> _OBJECTIF VISÉ_
Indiquez si chacune des affirmations (a), (b) et (c) concorde avec l’extrait à lire. Répondez par oui ou par non et citez à l’identique les mots de l’extrait qui tranchent. (a) L’enquête a été menée auprès d’une cinquantaine d’étudiants. (b) Péroline rentre de soirée en Vélo’v. (c) L’étude a été commandée dans dix villes.

> _EXTRAIT À LIRE_
Les étudiants ont des attentes fortes vis-à-vis des transports publics. C’est ce qui ressort d’une enquête qualitative réalisée auprès d’une cinquantaine d’étudiants par l’institut BVA pour Keolis. L’exploitant des TCL a commandé cette étude dans huit villes dont il gère les transports en commun.
Des horaires à adapter
Qu’ils soient à l’université, où les horaires de cours peuvent fluctuer, ou dans des filières aux emplois du temps plus contraignants (IUT, écoles), les étudiants souhaitent des horaires de transport plus adaptés à leur mode de vie, laissant ainsi plus de place à l’imprévu.
“Les étudiants veulent s’affranchir des transports publics, même s’ils en ont une bonne image, c’est pourquoi la voiture a tant d’importance à leurs yeux, car elle est synonyme de liberté”, souligne Bruno Balerdi, de BVA. C’est le cas de Mélanie, 22 ans. Originaire de Vichy et étudiante à Lyon, elle en a assez des TER bondés en soirée.
Pour ceux qui n’ont pas le choix, les transports en commun sont perçus comme une épreuve, particulièrement en période de pointe, lors des retours du week-end, le vendredi soir ou le dimanche soir.
Autre demande forte des étudiants : des moyens de transport qui leur permettraient de sortir en semaine, surtout pour ceux qui résident loin du centre-ville. “Il y a les navettes Pleine Lune à Lyon, mais elles sont pleines à craquer et elles passent loin de chez moi”, déplore Béatrice, qui fustige au passage l’augmentation de son abonnement TCL. Péroline, elle, regrette que les métros lyonnais s’arrêtent avant une heure du matin. “Je suis obligée de rentrer de soirée plus tôt. Je ne prends pas le Vélo’v, car il n’y a pas assez de pistes cyclables à Lyon.”

> _DONNÉES FOURNIES_

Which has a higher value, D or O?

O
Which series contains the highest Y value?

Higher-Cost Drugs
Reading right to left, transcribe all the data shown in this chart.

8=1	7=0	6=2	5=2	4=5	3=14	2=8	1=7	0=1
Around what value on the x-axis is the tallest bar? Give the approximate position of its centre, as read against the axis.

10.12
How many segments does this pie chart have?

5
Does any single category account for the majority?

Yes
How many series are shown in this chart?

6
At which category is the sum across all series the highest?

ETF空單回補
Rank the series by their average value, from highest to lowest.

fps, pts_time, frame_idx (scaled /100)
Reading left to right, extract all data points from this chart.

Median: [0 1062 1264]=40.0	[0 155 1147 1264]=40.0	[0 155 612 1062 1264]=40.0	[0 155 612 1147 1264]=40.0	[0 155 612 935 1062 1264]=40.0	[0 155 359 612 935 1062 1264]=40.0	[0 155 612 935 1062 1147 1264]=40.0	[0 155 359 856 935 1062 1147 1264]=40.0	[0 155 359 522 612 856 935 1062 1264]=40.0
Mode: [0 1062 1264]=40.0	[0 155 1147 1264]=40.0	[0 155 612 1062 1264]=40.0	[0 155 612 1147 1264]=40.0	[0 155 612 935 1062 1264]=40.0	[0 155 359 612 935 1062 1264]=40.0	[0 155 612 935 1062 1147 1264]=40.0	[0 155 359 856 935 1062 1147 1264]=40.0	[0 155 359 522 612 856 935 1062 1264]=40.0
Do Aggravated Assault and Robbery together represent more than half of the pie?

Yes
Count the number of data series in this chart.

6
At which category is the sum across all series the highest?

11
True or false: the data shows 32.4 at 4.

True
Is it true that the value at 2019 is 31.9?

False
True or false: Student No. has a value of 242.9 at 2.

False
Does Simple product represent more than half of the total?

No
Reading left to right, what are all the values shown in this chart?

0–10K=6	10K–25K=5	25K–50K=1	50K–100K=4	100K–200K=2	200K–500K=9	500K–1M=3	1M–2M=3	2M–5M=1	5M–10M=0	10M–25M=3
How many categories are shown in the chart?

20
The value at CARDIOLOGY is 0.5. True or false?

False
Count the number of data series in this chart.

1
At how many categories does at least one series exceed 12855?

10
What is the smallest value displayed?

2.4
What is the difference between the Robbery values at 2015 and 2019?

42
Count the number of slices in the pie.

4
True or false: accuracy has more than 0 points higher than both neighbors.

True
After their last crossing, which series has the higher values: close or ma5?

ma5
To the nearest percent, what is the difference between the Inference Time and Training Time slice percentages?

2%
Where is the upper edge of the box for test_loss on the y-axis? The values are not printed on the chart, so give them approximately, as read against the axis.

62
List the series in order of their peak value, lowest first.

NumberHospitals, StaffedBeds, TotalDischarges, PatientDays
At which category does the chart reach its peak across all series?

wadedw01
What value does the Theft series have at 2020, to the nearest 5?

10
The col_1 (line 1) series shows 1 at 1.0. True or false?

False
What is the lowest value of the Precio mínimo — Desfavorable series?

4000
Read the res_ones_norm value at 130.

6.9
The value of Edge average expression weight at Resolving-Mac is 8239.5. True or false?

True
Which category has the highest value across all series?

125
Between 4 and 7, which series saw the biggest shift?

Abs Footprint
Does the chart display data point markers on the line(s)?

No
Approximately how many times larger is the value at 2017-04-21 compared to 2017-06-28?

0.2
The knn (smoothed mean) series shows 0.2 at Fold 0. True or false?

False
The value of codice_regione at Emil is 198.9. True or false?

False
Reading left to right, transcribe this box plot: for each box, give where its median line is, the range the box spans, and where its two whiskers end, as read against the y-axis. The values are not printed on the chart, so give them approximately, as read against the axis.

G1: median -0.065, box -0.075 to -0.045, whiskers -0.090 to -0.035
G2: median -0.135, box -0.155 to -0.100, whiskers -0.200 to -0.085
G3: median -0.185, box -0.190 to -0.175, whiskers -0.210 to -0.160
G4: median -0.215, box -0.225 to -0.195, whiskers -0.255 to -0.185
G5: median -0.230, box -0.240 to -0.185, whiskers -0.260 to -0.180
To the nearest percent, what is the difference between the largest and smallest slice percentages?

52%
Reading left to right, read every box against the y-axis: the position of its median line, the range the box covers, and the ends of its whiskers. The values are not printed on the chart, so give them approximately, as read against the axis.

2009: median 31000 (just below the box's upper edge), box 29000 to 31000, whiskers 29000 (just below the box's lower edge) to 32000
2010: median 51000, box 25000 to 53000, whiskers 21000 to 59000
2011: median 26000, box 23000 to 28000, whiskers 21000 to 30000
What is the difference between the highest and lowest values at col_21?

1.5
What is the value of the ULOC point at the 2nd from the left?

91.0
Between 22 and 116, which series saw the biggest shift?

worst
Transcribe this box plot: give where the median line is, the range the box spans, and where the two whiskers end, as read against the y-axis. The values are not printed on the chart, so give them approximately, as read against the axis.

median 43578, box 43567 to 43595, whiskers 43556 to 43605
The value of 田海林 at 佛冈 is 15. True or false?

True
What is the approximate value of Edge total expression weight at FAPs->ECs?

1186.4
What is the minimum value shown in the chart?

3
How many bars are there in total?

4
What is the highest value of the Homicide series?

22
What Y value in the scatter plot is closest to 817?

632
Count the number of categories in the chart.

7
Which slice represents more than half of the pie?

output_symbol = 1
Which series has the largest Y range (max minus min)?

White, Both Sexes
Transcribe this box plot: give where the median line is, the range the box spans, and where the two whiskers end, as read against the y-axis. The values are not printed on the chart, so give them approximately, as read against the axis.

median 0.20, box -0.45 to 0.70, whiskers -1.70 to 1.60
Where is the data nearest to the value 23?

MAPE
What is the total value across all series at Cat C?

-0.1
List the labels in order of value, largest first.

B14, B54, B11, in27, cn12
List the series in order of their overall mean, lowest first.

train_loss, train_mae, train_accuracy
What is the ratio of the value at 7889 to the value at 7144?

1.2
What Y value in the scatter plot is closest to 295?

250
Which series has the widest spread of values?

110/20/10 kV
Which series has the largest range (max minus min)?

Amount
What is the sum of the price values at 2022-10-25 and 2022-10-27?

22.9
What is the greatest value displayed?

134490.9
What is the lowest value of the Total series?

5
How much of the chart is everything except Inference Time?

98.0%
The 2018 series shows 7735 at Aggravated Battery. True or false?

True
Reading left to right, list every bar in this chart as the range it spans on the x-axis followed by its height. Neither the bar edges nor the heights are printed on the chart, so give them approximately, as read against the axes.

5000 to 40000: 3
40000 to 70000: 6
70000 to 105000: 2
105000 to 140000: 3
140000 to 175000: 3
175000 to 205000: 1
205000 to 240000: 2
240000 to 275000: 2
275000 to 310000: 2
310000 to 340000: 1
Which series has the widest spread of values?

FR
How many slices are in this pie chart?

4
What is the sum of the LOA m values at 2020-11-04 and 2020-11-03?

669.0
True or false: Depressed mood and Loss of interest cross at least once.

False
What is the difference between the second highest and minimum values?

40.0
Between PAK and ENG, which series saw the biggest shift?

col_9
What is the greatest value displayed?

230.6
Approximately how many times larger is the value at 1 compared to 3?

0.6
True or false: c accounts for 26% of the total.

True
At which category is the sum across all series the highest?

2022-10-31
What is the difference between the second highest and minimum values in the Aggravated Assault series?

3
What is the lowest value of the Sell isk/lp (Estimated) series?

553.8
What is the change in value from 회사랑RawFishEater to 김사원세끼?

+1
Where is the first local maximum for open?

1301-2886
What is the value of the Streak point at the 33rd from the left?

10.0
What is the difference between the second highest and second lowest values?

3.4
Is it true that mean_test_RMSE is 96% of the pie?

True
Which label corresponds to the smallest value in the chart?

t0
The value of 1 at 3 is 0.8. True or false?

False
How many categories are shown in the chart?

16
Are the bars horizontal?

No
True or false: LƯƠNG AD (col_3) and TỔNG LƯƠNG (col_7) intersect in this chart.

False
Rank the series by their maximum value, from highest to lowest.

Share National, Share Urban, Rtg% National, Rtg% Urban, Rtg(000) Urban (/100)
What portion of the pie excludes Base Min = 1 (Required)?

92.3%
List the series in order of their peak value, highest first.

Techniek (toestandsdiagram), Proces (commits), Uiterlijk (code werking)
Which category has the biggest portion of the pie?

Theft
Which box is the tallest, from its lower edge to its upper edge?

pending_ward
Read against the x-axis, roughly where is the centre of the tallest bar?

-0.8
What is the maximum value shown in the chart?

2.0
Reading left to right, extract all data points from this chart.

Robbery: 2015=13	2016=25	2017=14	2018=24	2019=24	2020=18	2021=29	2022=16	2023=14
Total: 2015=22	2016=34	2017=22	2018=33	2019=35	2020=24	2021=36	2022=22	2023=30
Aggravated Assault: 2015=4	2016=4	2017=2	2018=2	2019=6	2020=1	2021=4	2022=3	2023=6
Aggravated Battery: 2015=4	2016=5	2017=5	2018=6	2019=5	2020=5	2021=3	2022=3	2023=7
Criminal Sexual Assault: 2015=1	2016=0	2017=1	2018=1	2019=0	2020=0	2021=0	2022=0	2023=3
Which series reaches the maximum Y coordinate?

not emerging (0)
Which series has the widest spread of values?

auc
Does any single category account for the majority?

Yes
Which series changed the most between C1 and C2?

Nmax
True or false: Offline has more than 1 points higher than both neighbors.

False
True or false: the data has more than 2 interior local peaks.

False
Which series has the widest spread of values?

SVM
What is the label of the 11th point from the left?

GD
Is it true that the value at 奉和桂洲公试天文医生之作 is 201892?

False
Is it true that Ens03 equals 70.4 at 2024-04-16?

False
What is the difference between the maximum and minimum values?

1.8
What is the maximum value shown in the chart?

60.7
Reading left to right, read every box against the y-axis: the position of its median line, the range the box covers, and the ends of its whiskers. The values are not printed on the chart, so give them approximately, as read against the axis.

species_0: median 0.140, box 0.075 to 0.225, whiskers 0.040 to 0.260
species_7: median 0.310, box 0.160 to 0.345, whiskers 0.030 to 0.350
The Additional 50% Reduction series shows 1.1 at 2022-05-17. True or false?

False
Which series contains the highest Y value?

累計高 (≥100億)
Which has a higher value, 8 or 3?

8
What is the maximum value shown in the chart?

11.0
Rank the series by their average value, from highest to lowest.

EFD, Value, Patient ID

> _ESPACE DE RÉPONSE_
(a) Oui : « réalisée auprès d’une cinquantaine d’étudiants ».
(b) Non : « Je ne prends pas le Vélo’v, car il n’y a pas assez de pistes cyclables à Lyon. »
(c) Non : « dans huit villes dont il gère les transports en commun ».